Entrepreneurs and business leaders praised Ivanka Trump, describing her as an elegant and professional working mother who built her own business and has been a strong advocate for women.

“She is a very fierce and independent woman. That’s what I admire about her,” said Renuka Diwan, co-founder of an agriculture start-up in Pune. “She’s successful in her own right. Nobody has to introduce her as Donald Trump’s daughter. She has made a name for herself.”

Trump shared the dais at the U.S.-sponsored Global Entrepreneurship Summit with Indian Prime Minister Narendra Modi, Defense Minister Nirmala Sitharaman and business leaders, giving a keynote speech that touched on her familiar themes of women’s empowerment and supporting entrepreneurship.

She touted the administration’s work reducing “job-crushing regulations” that hurt small business owners, its proposal for paid family leave and her efforts to lobby to pass tax cuts.

“We must ensure that women entrepreneurs have access to capital, access to networks and mentors and access to equitable laws,” she said. She noted that if India closed its labor force gender gap by half, the economy could grow by $150 billion in three years.

But moments after her speech, former president Barack Obama confirmed details of his own three-nation trip that will include a meeting later this week in New Delhi with Modi on issues such as climate change — a clear jab at Trump administration policies such as its intention to withdraw from the international Paris climate accord seeking to limit greenhouse gas emissions. Obama also planned meetings in China and France.

Entrepreneurs from more than 100 countries attended the event in Hyderabad, nicknamed “Cyberabad” because it is home to facilities of such tech companies as Microsoft, Facebook and Google. On Wednesday, Trump is to appear on a panel titled “We Can Do It! Innovations in Workforce Development and Skills Training.”

Her visit is seen here as an opportunity for India to cement ties with the Trump administration. But it was shadowed by questions over political maneuverings back home.

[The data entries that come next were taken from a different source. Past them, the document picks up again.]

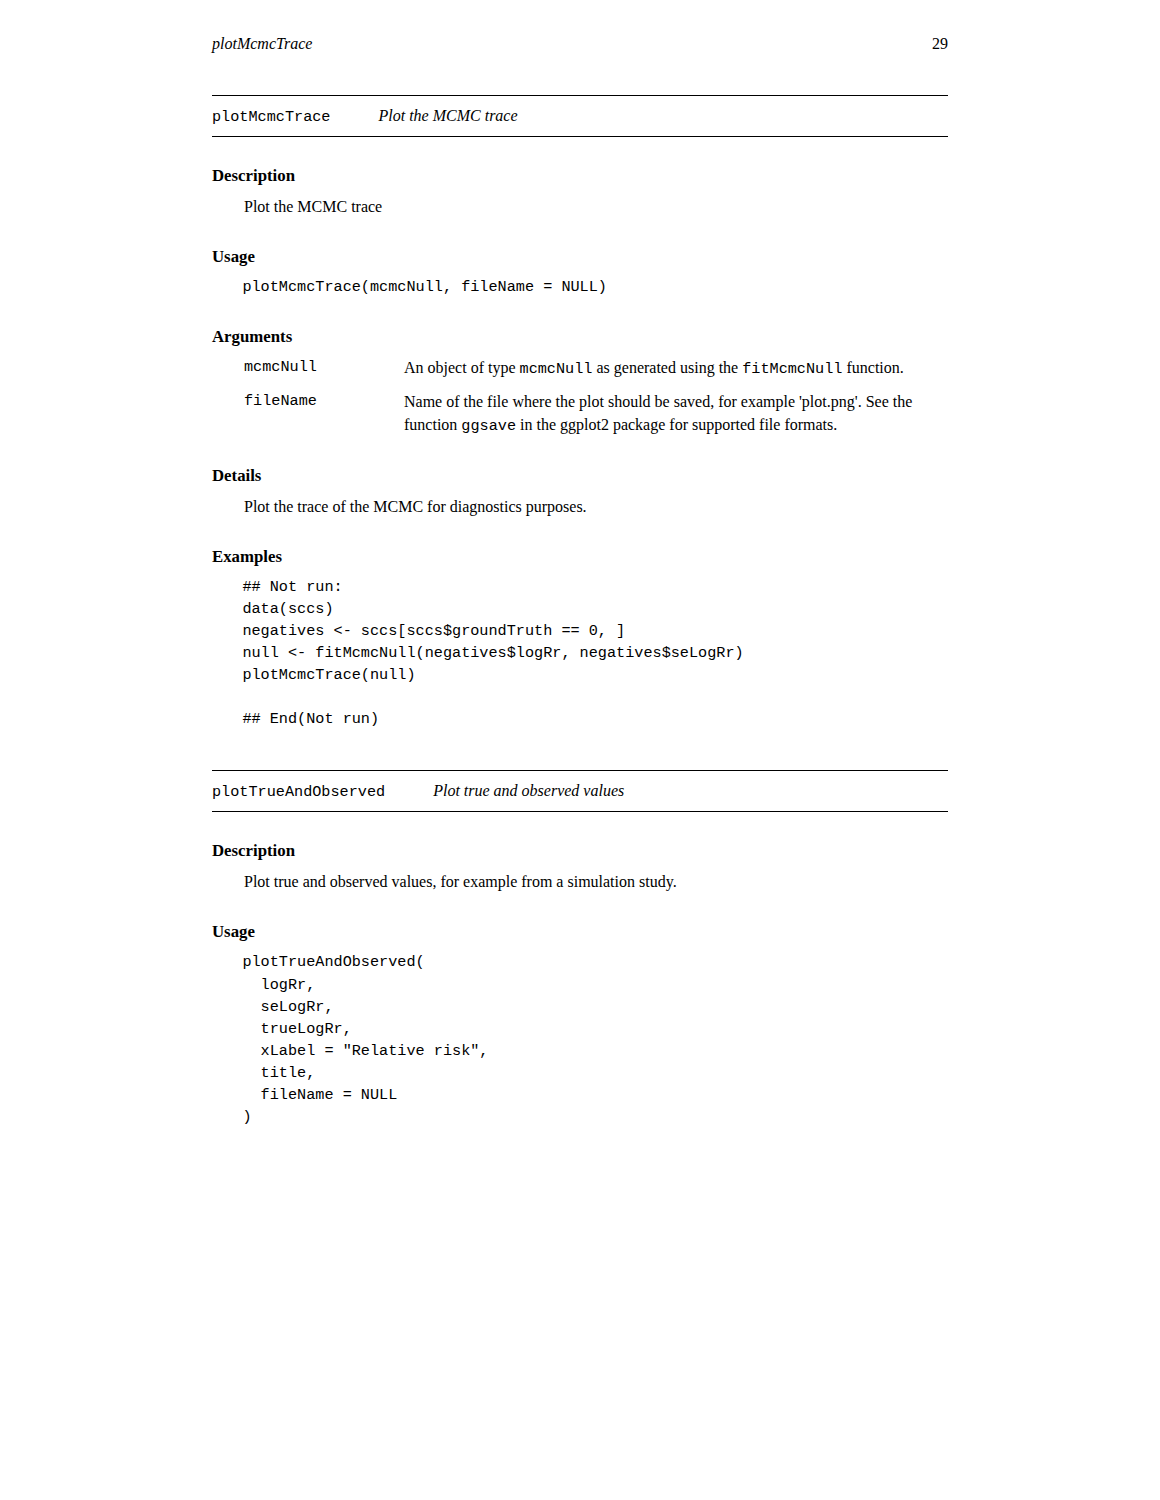plotMcmcTrace 29
plotMcmcTrace Plot the MCMC trace
Description
Plot the MCMC trace
Usage
plotMcmcTrace(mcmcNull, fileName = NULL)
Arguments
mcmcNull
An object of type mcmcNull as generated using the fitMcmcNull function.
fileName
Name of the file where the plot should be saved, for example 'plot.png'. See the function ggsave in the ggplot2 package for supported file formats.
Details
Plot the trace of the MCMC for diagnostics purposes.
Examples
## Not run:
data(sccs)
negatives <- sccs[sccs$groundTruth == 0, ]
null <- fitMcmcNull(negatives$logRr, negatives$seLogRr)
plotMcmcTrace(null)

## End(Not run)
plotTrueAndObserved Plot true and observed values
Description
Plot true and observed values, for example from a simulation study.
Usage
plotTrueAndObserved(
  logRr,
  seLogRr,
  trueLogRr,
  xLabel = "Relative risk",
  title,
  fileName = NULL
)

State Department officials and analysts speculated that the decision to leave Trump without a high-powered team was a snub by Secretary of State Rex Tillerson.

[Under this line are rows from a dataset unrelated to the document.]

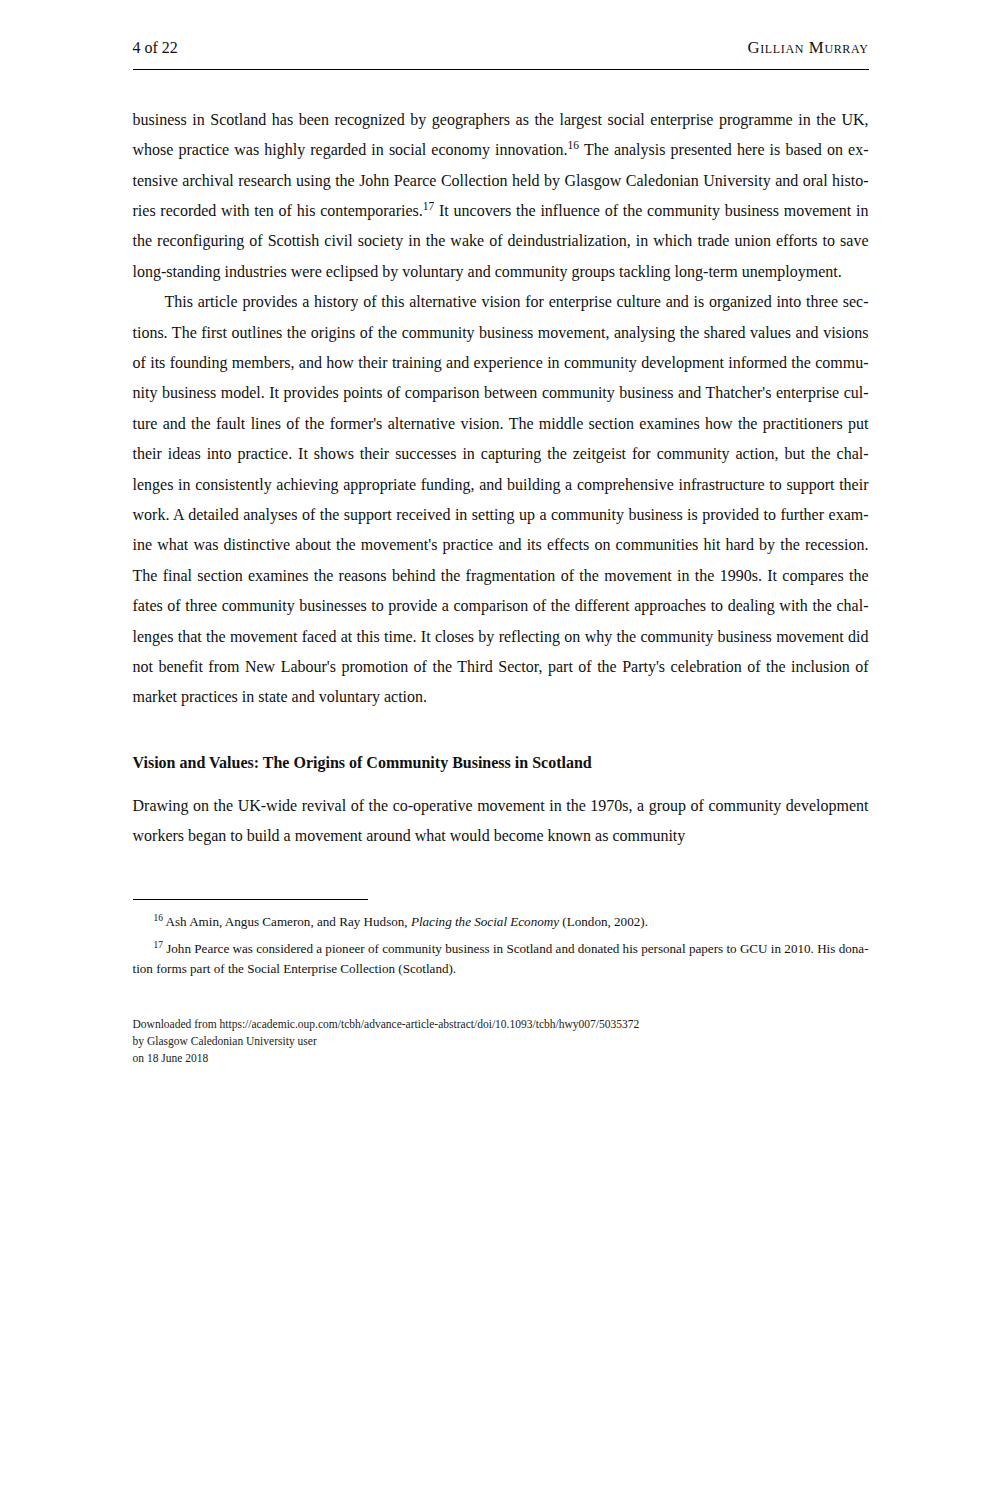4 of 22 Gillian Murray
business in Scotland has been recognized by geographers as the largest social enterprise programme in the UK, whose practice was highly regarded in social economy innovation.16 The analysis presented here is based on extensive archival research using the John Pearce Collection held by Glasgow Caledonian University and oral histories recorded with ten of his contemporaries.17 It uncovers the influence of the community business movement in the reconfiguring of Scottish civil society in the wake of deindustrialization, in which trade union efforts to save long-standing industries were eclipsed by voluntary and community groups tackling long-term unemployment.
This article provides a history of this alternative vision for enterprise culture and is organized into three sections. The first outlines the origins of the community business movement, analysing the shared values and visions of its founding members, and how their training and experience in community development informed the community business model. It provides points of comparison between community business and Thatcher's enterprise culture and the fault lines of the former's alternative vision. The middle section examines how the practitioners put their ideas into practice. It shows their successes in capturing the zeitgeist for community action, but the challenges in consistently achieving appropriate funding, and building a comprehensive infrastructure to support their work. A detailed analyses of the support received in setting up a community business is provided to further examine what was distinctive about the movement's practice and its effects on communities hit hard by the recession. The final section examines the reasons behind the fragmentation of the movement in the 1990s. It compares the fates of three community businesses to provide a comparison of the different approaches to dealing with the challenges that the movement faced at this time. It closes by reflecting on why the community business movement did not benefit from New Labour's promotion of the Third Sector, part of the Party's celebration of the inclusion of market practices in state and voluntary action.
Vision and Values: The Origins of Community Business in Scotland
Drawing on the UK-wide revival of the co-operative movement in the 1970s, a group of community development workers began to build a movement around what would become known as community
16 Ash Amin, Angus Cameron, and Ray Hudson, Placing the Social Economy (London, 2002).
17 John Pearce was considered a pioneer of community business in Scotland and donated his personal papers to GCU in 2010. His donation forms part of the Social Enterprise Collection (Scotland).
Downloaded from https://academic.oup.com/tcbh/advance-article-abstract/doi/10.1093/tcbh/hwy007/5035372
by Glasgow Caledonian University user
on 18 June 2018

On Tuesday, Ivanka Trump met for the second time with India’s minister of external affairs, Sushma Swaraj, and she will be the guest of honor at a glitzy dinner that Modi is hosting Tuesday at a hilltop marble palace that once belonged to a nizam, one of the monarchs who ruled Hyderabad before India’s independence from Britain.

In advance of the VIP visit, officials tried to clear the streets of Hyderabad of beggars — and even stray dogs.

In India, a country of 1.3 billion people, empowering women is particularly challenging, analysts say. The rate of women joining the workforce has dropped, particularly in rural areas, even as incomes have grown. Female entrepreneurs face specific challenges: Only about 14 percent of businesses are headed by women, a third in the agricultural sector.

Female business owners have difficulty accessing capital and being taken seriously in a business culture that is male-driven, entrepreneurs say.

“There are many challenges,” said Thejaswi S., a Bangalore-based entrepreneur creating a line of affordably priced nutrition bars and who uses only his second initial. “They say: ‘You are female. This is the age you are supposed to get married, not get into business. You are too young to head a company.’ This is what people say, even in my own family.”

Women make up less than 25 percent of the enrollment in higher education, notes Vijayaraghavan M. Chariar, a professor of rural development and technology at the Indian Institute of Technology in New Delhi.

“There are a few success stories but there are very serious issues of patriarchy and gender stereotyping that are preventing a lot more creative women from joining the ranks of entrepreneurs,” Chariar said.

Ivanka Trump, he went on “is a nice Barbie doll. Everybody wants to have a picture taken with her. But there are much more substantial women who are entrepreneurs we ought to be celebrating.”

Trump launched her branded empire in 2007 with a line of high-end jewelry and gradually expanded toward a line of more affordable clothing, bags and shoes that garnered $100 million in retail revenue last year, according to Forbes.